Johnson, directs the Echols Scholars program, as well as a program called “Dark Skies, Bright Kids” that brings astronomy to local schools, presented her work to understand the early universe using a major radio telescope observatory in Chile called ALMA.
The Excellence in Research and Teaching panel explored the intersection of education and scholarship, particularly as applied to faculty members teaching their research and scholarship in the classroom. Topics ranged from hip-hop to compassionate care in nursing to environmental ethics. The session was moderated by Talitha LeFlouria, the Lisa Smith Discovery Associate Professor in African and African-American Studies.
The Democracy and Citizenship panel examined pan-University scholarship with a focus on sustaining and renewing the nation’s democracy.
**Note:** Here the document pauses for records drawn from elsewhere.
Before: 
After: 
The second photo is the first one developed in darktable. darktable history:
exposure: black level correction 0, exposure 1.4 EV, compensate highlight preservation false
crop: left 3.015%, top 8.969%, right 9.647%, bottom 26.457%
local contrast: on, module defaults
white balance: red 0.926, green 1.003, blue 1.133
That session, which involved faculty who work in education, politics, law, public service and religious studies, was moderated by Melody Barnes, co-director of policy and public affairs with the Democracy Initiative and a professor of practice at the Miller Center and a Distinguished Fellow in the School of Law.
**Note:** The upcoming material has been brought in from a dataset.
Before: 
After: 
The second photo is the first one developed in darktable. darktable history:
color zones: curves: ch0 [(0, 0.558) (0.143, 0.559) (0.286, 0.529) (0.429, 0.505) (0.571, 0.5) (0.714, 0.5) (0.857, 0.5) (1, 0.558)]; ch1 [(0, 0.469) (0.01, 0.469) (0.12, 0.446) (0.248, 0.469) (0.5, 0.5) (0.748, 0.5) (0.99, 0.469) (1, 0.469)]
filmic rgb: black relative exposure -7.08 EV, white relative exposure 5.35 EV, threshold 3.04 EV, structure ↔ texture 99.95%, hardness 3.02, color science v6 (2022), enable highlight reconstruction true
The event kicked off with the screening of several short videos featuring research around Grounds, submitted by faculty, students and professional videographers in UVA’s Office of University Communications.
“UVA is proceeding into its third century and is well-poised to make significant contributions to society through its excellence in research by providing deep insights into important problems, and by inspiring the next generation of students to pursue discovery as a joyful and satisfying pursuit in their lives,” noted Vice President for Research Melur K. “Ram” Ramasubramanian, prior to the event. “The Profiles of Discovery sessions exemplify our research prowess, deep critical thinking and leadership on a wide array of topics.”
Ramasubramanian’s office, working with the University’s inauguration planning committee, developed the Profiles of Discovery program.
“The topics were kept broad enough to include representation from as many faculty groups and schools and units as possible, while representing the diversity of our cutting-edge research community,” said Cheryl Wagner, chief of staff in the Office of the Vice President for Research, who helped organize the event. “The inauguration committee selected a sample of topics that would appeal to a general audience, knowing that several excellent, large-scale research efforts on Grounds could not be represented given the breadth of excellence at UVA, and time limitations for the sessions.”